Ibu Kota Negara Harapan Baru Sektor Pertanian di Kaltim

- Kamis, 17 Juni 2021 | 11:26 WIB

Oleh:

M Hidayanto

Peneliti & Pemerhati Pertanian Kaltim

 

Presiden Joko Widodo telah menetapkan kawasan di Kalimantan Timur (Kaltim) sebagai calon ibu kota negara (IKN) baru, yaitu Kabupaten Kutai Kartanegara dan Kabupaten Penajam Paser Utara. Terpilihnya Kaltim sebagai IKN yang mempunyai luas wilayah sekitar 129 ribu kilometer persegi, dan pada 2020 berpenduduk  lebih dari 3,7 juta jiwa ini tentu mempunyai nilai lebih jika dibandingkan dengan calon IKN lain.

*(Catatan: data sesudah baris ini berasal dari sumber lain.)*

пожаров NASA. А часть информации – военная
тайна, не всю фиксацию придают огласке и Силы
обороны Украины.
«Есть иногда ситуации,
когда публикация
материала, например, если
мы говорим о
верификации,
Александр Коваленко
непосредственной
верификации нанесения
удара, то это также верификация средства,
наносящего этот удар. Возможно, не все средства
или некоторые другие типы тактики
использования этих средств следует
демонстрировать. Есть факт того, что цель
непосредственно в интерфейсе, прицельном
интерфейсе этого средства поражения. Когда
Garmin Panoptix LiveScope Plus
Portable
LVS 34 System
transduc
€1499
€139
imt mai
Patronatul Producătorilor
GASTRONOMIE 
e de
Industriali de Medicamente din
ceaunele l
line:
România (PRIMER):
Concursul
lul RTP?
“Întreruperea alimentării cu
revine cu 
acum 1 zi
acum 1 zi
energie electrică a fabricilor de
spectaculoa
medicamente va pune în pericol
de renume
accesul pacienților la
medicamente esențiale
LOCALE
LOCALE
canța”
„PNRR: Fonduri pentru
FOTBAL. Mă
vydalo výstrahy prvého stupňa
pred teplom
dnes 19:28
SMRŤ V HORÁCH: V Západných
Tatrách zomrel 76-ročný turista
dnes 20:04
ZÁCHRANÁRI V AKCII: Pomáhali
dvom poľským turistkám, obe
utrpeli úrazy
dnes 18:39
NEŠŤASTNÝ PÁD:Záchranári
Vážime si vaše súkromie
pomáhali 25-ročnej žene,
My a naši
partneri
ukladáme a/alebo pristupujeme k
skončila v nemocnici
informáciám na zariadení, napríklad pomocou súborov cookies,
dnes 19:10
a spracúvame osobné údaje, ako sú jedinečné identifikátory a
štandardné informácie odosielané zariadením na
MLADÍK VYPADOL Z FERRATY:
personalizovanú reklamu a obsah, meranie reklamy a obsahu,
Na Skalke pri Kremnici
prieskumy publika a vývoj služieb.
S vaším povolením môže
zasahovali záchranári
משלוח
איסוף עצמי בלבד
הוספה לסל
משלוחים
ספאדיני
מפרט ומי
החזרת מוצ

Nilai lebih tersebut tentu sesuai dengan kriteria yang telah ditetapkan, antara lain: (a) lokasi strategis, yaitu secara geografis berada di tengah wilayah Indonesia, (b) tersedia lahan luas milik pemerintah/BUMN Perkebunan, (c) lahan bebas bencana gempa bumi, gunung berapi, tsunami, banjir, erosi, serta kebakaran hutan dan lahan gambut, (d) tersedia sumber daya air yang cukup dan bebas pencemaran lingkungan, (e) dekat dengan kota existing yang sudah berkembang untuk efisiensi investasi awal infrastruktur [bandara udara, pelabuhan laut tingkat layanan air minum, sanitasi, listrik, dan jaringan komunikasi yang memadai], (f) potensi konflik sosial rendah dan memiliki budaya terbuka terhadap pendatang, serta memiliki dampak negatif minimal terhadap komunitas lokal, dan (g) memenuhi parameter pertahanan dan keamanan.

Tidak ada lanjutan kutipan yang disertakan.